Sempre pensei que amizade fosse um escudo
abstrato que nos defendia da ruína social: ter amigos era ter votos.
Mas pensei direito. Não é só isso.
Aristóteles, arquetipizando a estética siamesa, já dizia naqueles
tempos remotos da Grécia filósofa, se indagando quem eram aqueles que lutavam por outros homens nas guerras Médicas:
" O que é um amigo?"
(E depois dando a resposta inesperada) :
"O único habitante de dois corpos."
A amizade está impregnada no sangue de quem a tem.
No brilho inédito do olhar daquele pedinte faminto.
No responder sem peguntar e no acolher sem abraçar.
Amizade está além do documento, do papel passado, da burocracia de se ter um amigo.
Ela está na natureza, do homem e do animal.

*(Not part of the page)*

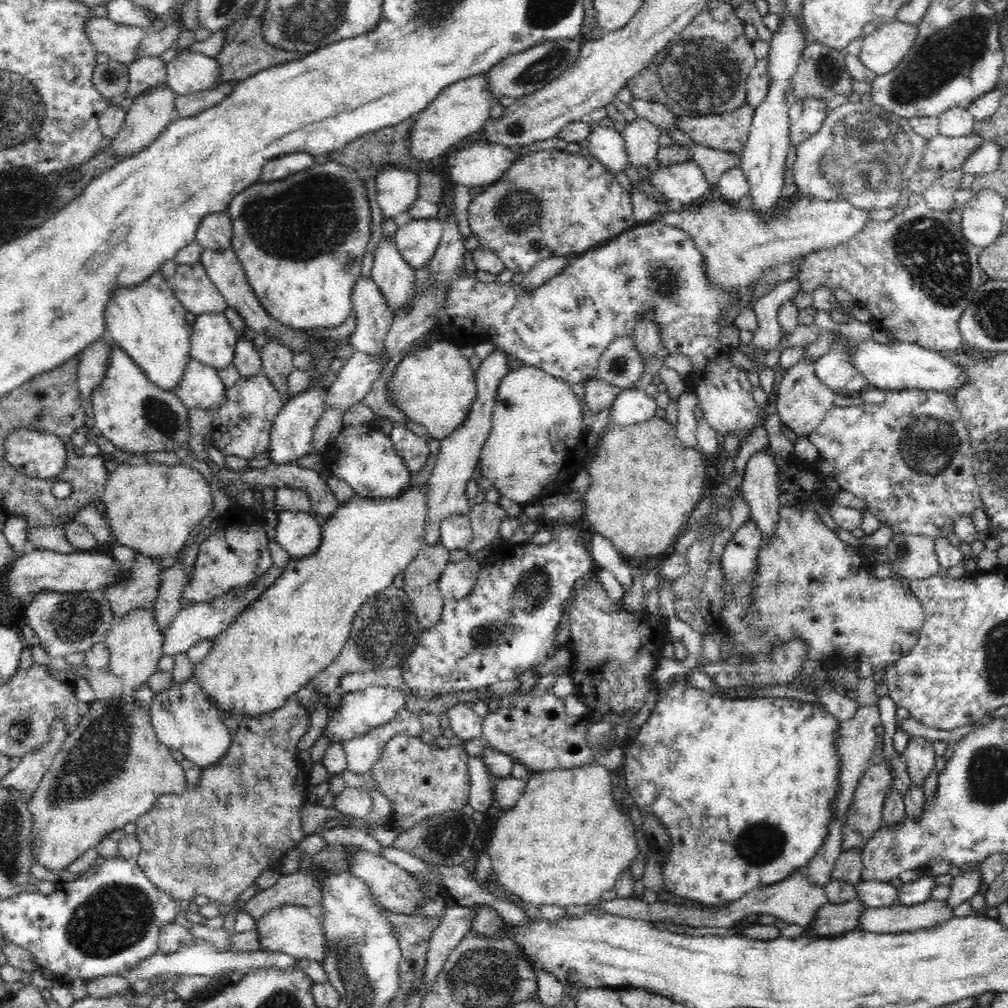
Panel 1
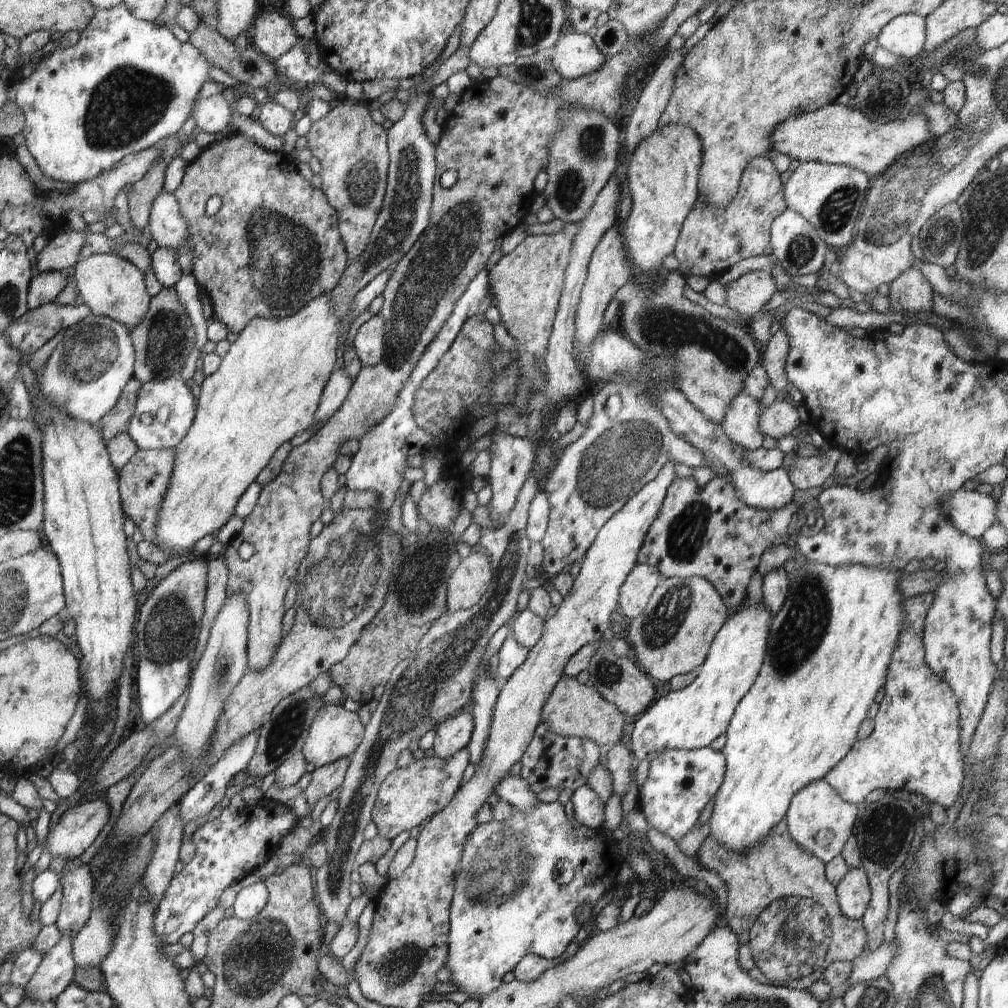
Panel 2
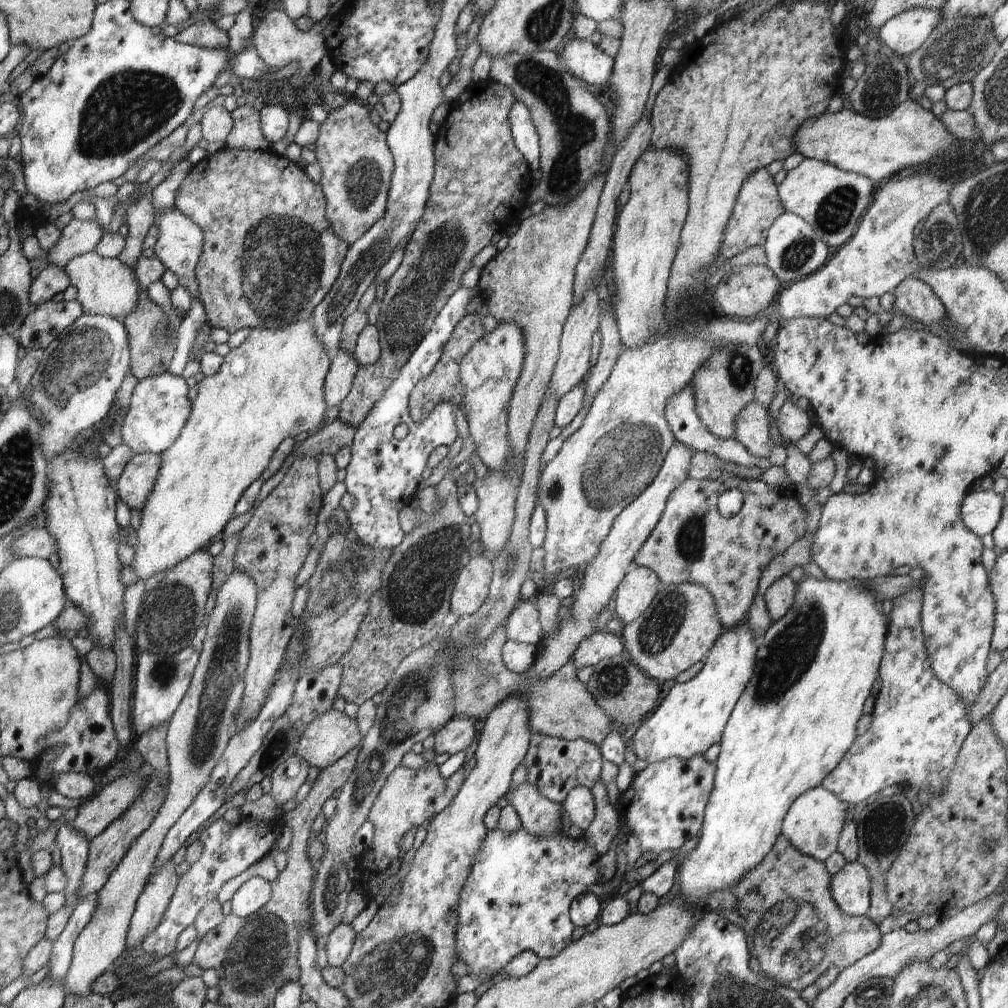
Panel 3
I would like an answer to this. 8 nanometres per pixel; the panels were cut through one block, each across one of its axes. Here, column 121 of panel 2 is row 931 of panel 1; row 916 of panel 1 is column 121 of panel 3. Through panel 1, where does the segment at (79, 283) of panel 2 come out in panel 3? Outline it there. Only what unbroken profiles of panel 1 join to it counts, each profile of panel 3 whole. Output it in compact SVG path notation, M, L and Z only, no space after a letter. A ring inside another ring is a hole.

Um mutualismo eterno entre aqueles que se perdem no mundo, na impureza das coisas,
na coisificação do homem e humanização da coisa.
Está no poste em que o ébrio se encosta. Está no bem em que o pródigo adquire.
É tocar na ferida e se reconhecer. É usar o íntimo.
Ter amigo é ter um mapa. Um dicionário. Uma lupa e um sol nas mãos.
Quer dizer, é se achar em um lugar, responder todas as perguntas,
é olhar tudo de perto, queimando tudo o que vem pela frente.